# PROBLEM
Rewrite every line of the records below as a Markdown table with the columns "Row" and "Text," omitting blank lines and the pictures.
··· SUPPLIED DATA ···
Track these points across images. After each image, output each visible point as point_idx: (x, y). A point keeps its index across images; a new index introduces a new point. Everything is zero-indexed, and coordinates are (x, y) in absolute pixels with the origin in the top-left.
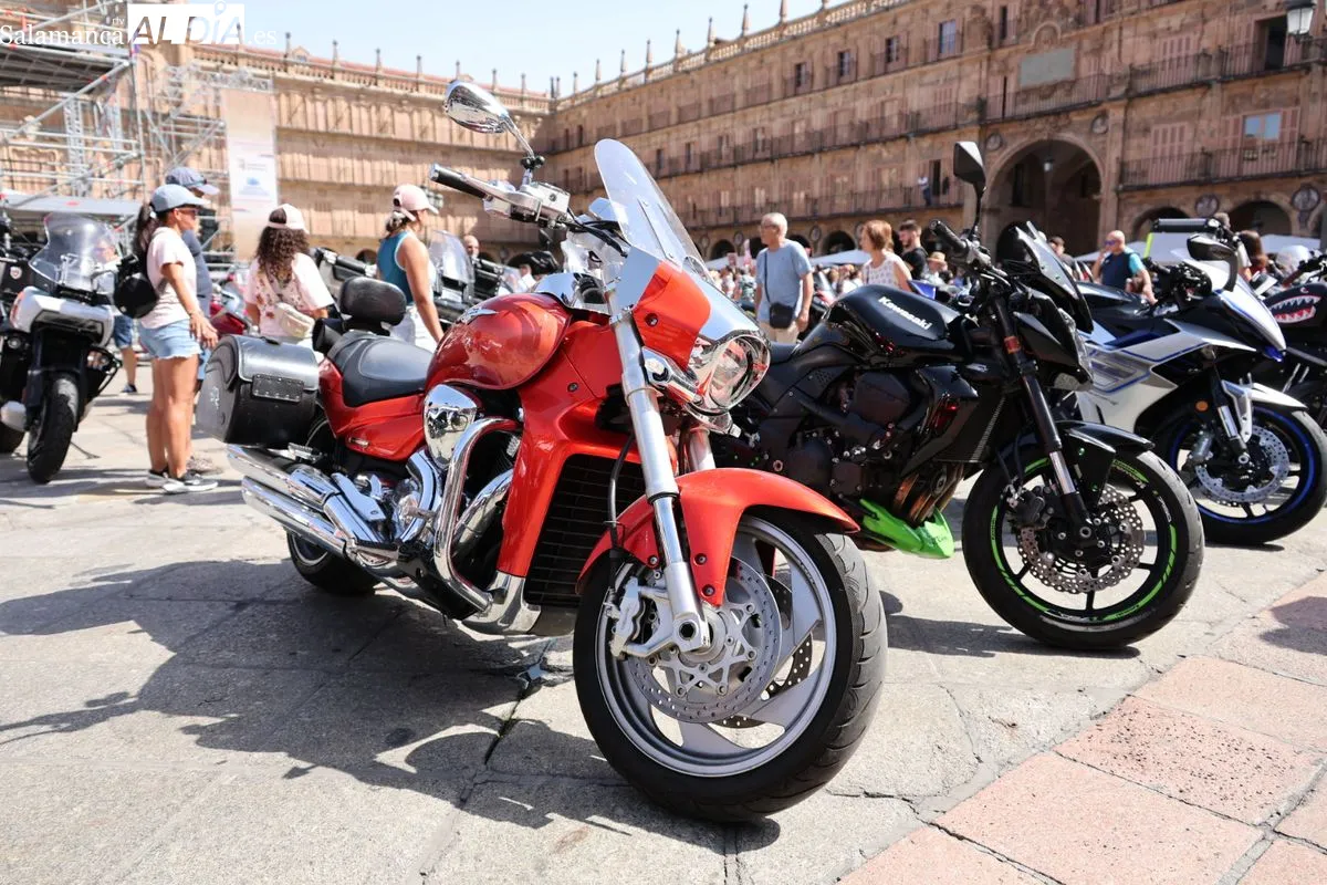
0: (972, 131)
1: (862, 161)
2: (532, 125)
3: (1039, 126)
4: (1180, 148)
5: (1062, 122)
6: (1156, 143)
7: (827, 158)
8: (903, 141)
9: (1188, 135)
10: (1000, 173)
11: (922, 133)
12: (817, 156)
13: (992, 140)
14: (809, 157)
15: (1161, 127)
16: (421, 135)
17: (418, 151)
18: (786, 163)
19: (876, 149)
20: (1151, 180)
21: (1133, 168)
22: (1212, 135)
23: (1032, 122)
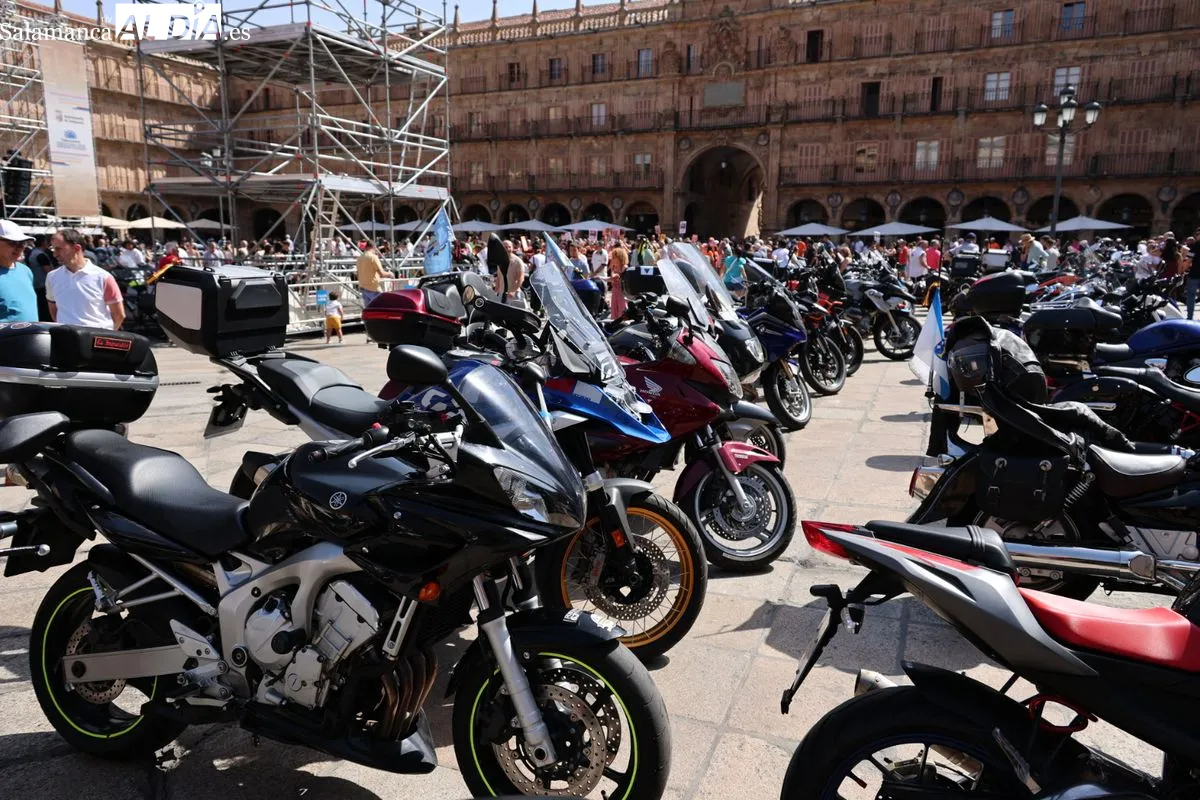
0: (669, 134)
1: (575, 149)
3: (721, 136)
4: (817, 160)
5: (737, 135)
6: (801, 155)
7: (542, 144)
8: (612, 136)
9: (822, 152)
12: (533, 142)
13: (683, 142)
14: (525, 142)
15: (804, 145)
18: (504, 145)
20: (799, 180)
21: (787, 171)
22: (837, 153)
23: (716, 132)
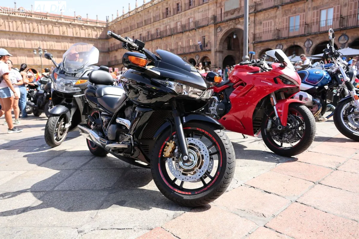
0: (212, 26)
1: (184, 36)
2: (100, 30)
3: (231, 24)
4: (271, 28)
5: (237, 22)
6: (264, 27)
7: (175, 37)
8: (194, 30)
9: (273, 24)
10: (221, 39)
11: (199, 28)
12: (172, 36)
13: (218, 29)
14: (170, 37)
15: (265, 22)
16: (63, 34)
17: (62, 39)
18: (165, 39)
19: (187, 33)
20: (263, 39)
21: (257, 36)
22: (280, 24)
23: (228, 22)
···
# WRITTEN SOLUTION
| Row | Text |
|---|---|
| 1 | Track these points across images. After each image, output each visible point as point_idx: (x, y). A point keeps its index across images; a new index introduces a new point. Everything is zero-indexed, and coordinates are (x, y) in absolute pixels with the origin in the top-left. |
| 2 | 0: (972, 131) |
| 3 | 1: (862, 161) |
| 4 | 2: (532, 125) |
| 5 | 3: (1039, 126) |
| 6 | 4: (1180, 148) |
| 7 | 5: (1062, 122) |
| 8 | 6: (1156, 143) |
| 9 | 7: (827, 158) |
| 10 | 8: (903, 141) |
| 11 | 9: (1188, 135) |
| 12 | 10: (1000, 173) |
| 13 | 11: (922, 133) |
| 14 | 12: (817, 156) |
| 15 | 13: (992, 140) |
| 16 | 14: (809, 157) |
| 17 | 15: (1161, 127) |
| 18 | 16: (421, 135) |
| 19 | 17: (418, 151) |
| 20 | 18: (786, 163) |
| 21 | 19: (876, 149) |
| 22 | 20: (1151, 180) |
| 23 | 21: (1133, 168) |
| 24 | 22: (1212, 135) |
| 25 | 23: (1032, 122) |
| 26 | 0: (669, 134) |
| 27 | 1: (575, 149) |
| 28 | 3: (721, 136) |
| 29 | 4: (817, 160) |
| 30 | 5: (737, 135) |
| 31 | 6: (801, 155) |
| 32 | 7: (542, 144) |
| 33 | 8: (612, 136) |
| 34 | 9: (822, 152) |
| 35 | 12: (533, 142) |
| 36 | 13: (683, 142) |
| 37 | 14: (525, 142) |
| 38 | 15: (804, 145) |
| 39 | 18: (504, 145) |
| 40 | 20: (799, 180) |
| 41 | 21: (787, 171) |
| 42 | 22: (837, 153) |
| 43 | 23: (716, 132) |
| 44 | 0: (212, 26) |
| 45 | 1: (184, 36) |
| 46 | 2: (100, 30) |
| 47 | 3: (231, 24) |
| 48 | 4: (271, 28) |
| 49 | 5: (237, 22) |
| 50 | 6: (264, 27) |
| 51 | 7: (175, 37) |
| 52 | 8: (194, 30) |
| 53 | 9: (273, 24) |
| 54 | 10: (221, 39) |
| 55 | 11: (199, 28) |
| 56 | 12: (172, 36) |
| 57 | 13: (218, 29) |
| 58 | 14: (170, 37) |
| 59 | 15: (265, 22) |
| 60 | 16: (63, 34) |
| 61 | 17: (62, 39) |
| 62 | 18: (165, 39) |
| 63 | 19: (187, 33) |
| 64 | 20: (263, 39) |
| 65 | 21: (257, 36) |
| 66 | 22: (280, 24) |
| 67 | 23: (228, 22) |